→ **Tasks to perform**
1. In the TrueNAS hardening excerpt, which runtime uid does the provider's container use as of v0.14.5?
2. Switch "VLAN" to "subnet" and write out the TrueNAS hardening excerpt from "6. TLS hygiene" to "a real cert).".
3. Carry the TrueNAS hardening excerpt on past its last line.

→ **Excerpt**
====================

Docker Compose on TrueNAS: - The compose YAML is stored in TrueNAS's app database, readable by any TrueNAS admin. That's the same blast radius as root anyway, so acceptable here — but means any TrueNAS admin can read the Omni service account key.

Standalone Docker / systemd: - Use an .env file with chmod 0400 owned by the container's runtime uid (65534 for this provider as of v0.14.5). - Never check .env into git. The repo's .gitignore has .env excluded; only .env.example (with placeholder values) is tracked. - Consider docker secret or systemd LoadCredential= for longer-running bare-metal deployments.

6. TLS hygiene

  • Production: use a CA-signed certificate on TrueNAS (Let's Encrypt via HTTP-01 on your management VLAN, internal ACME, or a commercial CA). Set TRUENAS_INSECURE_SKIP_VERIFY=false.
  • Homelab: if running a self-signed cert, either:
  • Put TrueNAS on a management VLAN and set INSECURE_SKIP_VERIFY=true (accepts that anyone on the VLAN could MITM, but the VLAN is trusted), OR
  • Install TrueNAS's self-signed CA into the provider container's trust store (adds complexity; rarely worth it over a real cert).
  • TRUENAS_HOST=localhost: INSECURE_SKIP_VERIFY=true is fine — MITM requires local loopback access, which means the host is already compromised.

7. Log collection for detection

Hardening without monitoring is incomplete. You want to know when something unexpected happens.

  • TrueNAS audit log (System Settings → Audit). Filter by the service user to spot out-of-hours activity, unexpected method calls, or failed auth attempts.
  • Provider OTEL logs + traces. Ship to Grafana Cloud / self-hosted per docs/architecture.md. Watch for:
  • startup checks passed not appearing at expected intervals (provider is down)
  • Repeated failed to connect to TrueNAS (key rotated / user disabled / API down)
  • Unusual provision.createVM frequency (possible abuse)
  • singleton lease errors (two providers racing — see troubleshooting)
  • Alerting. The provider ships a Prometheus rules file as a release asset (truenas-provider.rules.yml). Import it alongside the Grafana dashboards for ready-made alerts.

====================

→ **Provided information**
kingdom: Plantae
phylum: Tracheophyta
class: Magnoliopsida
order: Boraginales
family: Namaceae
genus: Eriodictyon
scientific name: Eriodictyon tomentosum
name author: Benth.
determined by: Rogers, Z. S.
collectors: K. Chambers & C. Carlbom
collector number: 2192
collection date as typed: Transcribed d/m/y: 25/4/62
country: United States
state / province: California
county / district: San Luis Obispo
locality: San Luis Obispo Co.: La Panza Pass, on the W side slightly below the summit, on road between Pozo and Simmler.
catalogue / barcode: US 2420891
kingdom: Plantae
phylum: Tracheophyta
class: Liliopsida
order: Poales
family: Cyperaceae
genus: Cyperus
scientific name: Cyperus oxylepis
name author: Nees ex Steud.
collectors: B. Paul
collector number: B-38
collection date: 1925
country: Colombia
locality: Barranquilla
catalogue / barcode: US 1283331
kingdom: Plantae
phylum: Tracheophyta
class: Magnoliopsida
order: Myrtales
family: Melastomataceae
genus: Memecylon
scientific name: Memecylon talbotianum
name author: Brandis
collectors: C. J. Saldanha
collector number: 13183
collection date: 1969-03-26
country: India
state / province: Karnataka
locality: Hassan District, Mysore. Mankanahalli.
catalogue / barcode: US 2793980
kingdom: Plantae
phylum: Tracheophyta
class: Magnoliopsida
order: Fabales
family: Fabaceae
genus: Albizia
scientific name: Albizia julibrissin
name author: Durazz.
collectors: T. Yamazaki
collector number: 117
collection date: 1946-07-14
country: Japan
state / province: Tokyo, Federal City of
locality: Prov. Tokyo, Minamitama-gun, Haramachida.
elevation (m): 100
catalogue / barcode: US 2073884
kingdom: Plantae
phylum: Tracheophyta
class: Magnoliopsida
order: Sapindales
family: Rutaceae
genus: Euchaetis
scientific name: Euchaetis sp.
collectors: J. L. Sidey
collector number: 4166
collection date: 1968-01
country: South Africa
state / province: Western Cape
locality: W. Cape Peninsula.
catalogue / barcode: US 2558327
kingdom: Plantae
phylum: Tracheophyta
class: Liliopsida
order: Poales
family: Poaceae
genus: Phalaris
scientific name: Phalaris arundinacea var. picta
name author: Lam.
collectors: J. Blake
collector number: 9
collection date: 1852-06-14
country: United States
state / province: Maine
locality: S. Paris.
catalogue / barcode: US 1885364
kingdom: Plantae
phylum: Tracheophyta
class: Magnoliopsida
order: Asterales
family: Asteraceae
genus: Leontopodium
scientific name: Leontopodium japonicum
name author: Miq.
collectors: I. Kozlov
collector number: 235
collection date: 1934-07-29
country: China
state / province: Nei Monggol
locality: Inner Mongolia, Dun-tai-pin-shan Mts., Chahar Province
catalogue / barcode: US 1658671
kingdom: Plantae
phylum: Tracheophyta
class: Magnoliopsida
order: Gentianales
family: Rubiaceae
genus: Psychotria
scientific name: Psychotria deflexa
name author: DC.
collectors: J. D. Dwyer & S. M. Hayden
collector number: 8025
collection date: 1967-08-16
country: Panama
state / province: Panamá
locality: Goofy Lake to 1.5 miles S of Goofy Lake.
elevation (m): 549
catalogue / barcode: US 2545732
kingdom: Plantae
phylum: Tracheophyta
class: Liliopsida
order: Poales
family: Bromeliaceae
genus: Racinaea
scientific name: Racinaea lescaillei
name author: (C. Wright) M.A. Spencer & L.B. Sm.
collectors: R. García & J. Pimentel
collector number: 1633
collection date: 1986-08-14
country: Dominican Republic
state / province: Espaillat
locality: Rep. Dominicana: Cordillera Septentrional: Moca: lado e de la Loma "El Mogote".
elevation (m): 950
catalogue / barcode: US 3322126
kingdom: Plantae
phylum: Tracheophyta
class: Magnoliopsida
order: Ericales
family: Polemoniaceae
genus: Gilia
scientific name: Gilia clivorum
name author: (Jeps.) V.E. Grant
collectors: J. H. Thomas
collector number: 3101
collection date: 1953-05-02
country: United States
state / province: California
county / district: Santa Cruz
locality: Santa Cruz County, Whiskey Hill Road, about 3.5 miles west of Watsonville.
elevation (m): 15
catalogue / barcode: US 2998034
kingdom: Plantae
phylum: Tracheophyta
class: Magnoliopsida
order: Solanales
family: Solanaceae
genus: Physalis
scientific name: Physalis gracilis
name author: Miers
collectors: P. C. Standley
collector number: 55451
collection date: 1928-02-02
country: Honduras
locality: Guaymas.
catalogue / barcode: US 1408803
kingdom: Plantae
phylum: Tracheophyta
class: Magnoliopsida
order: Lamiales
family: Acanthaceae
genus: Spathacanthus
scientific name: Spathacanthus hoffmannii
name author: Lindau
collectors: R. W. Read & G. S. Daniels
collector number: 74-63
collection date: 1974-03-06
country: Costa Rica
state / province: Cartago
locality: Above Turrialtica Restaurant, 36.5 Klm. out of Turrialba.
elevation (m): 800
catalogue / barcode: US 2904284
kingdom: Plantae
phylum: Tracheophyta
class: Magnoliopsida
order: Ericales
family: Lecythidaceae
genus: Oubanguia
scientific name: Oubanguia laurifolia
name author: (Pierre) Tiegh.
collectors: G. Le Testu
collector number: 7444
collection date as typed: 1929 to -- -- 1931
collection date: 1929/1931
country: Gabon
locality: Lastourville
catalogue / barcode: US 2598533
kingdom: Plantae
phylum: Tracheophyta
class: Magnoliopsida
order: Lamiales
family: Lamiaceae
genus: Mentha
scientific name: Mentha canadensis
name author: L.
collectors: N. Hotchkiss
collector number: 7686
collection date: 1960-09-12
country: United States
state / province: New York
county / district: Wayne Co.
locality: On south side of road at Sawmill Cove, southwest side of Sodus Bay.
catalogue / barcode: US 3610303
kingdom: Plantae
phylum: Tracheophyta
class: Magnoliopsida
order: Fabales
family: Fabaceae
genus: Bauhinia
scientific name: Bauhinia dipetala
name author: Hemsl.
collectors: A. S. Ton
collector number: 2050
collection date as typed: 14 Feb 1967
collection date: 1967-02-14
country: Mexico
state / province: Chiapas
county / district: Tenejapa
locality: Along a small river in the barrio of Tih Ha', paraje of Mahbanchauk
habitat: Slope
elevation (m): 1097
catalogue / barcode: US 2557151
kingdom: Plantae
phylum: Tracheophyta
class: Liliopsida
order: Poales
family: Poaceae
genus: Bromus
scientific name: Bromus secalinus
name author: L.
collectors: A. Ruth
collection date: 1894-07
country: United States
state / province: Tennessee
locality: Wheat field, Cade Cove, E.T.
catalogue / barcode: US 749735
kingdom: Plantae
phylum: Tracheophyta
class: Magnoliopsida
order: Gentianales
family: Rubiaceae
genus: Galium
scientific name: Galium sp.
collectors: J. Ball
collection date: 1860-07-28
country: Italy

====================

→ **Per-task answers**
1. 65534

2.
6. TLS hygiene

  • Production: use a CA-signed certificate on TrueNAS (Let's Encrypt via HTTP-01 on your management subnet, internal ACME, or a commercial CA). Set TRUENAS_INSECURE_SKIP_VERIFY=false.
  • Homelab: if running a self-signed cert, either:
  • Put TrueNAS on a management subnet and set INSECURE_SKIP_VERIFY=true (accepts that anyone on the subnet could MITM, but the subnet is trusted), OR
  • Install TrueNAS's self-signed CA into the provider container's trust store (adds complexity; rarely worth it over a real cert).

3.
8. Provider code change: skip /_upload entirely (aspirational)

The only reason builtin_administrators is required today is /_upload. If the provider were refactored to fetch Talos ISOs directly from the Image Factory via HTTP — bypassing the TrueNAS upload path — the scoped 13-role privilege becomes fully viable.

Sketch of the change: - Replace the stepUploadISO step with a "direct-factory-URL" mode. - Pass the Image Factory URL as a CDROM device attribute in vm.device.create, if bhyve / TrueNAS supports HTTP-backed CDROM (it does not natively — would need a local staging step). - Or: have Talos itself download the ISO at boot via iPXE, skipping the CDROM entirely.

Tracked in docs/backlog.md. Would let security-conscious deployments opt in with e.g. storage_mode: direct-factory-url in MachineClass config.

Until this lands, builtin_administrators is the recommended configuration.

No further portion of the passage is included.